§ How to complete this task
Reproduce, with no changes, the line that contains "This session must be booked." and all the lines that come after it in the records.
───── Data for review ─────
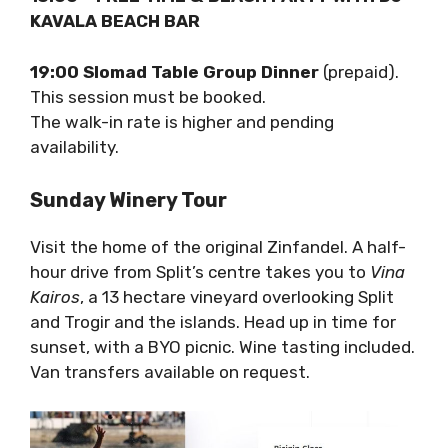
in September 20-25 September.”
13:00 – FREE TIME & BEACH PARTY WITH DJ
– KAVALA BEACH BAR
19:00 Slomad Table Group Dinner
(prepaid).
This session must be booked.
The walk-in rate is higher and pending
availability.
Sunday Winery Tour
Visit the home of the original Zinfandel. A
half-hour drive from Split’s centre takes you
to
Vina Kairos
, a 13 hectare vineyard
overlooking Split and Trogir and the islands.
Head up in time for sunset, with a BYO picnic.
Wine tasting included. Van transfers available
─────
§ Result for this task
This session must be booked.
The walk-in rate is higher and pending
availability.
Sunday Winery Tour
Visit the home of the original Zinfandel. A
half-hour drive from Split’s centre takes you
to
Vina Kairos
, a 13 hectare vineyard
overlooking Split and Trogir and the islands.
Head up in time for sunset, with a BYO picnic.
Wine tasting included. Van transfers available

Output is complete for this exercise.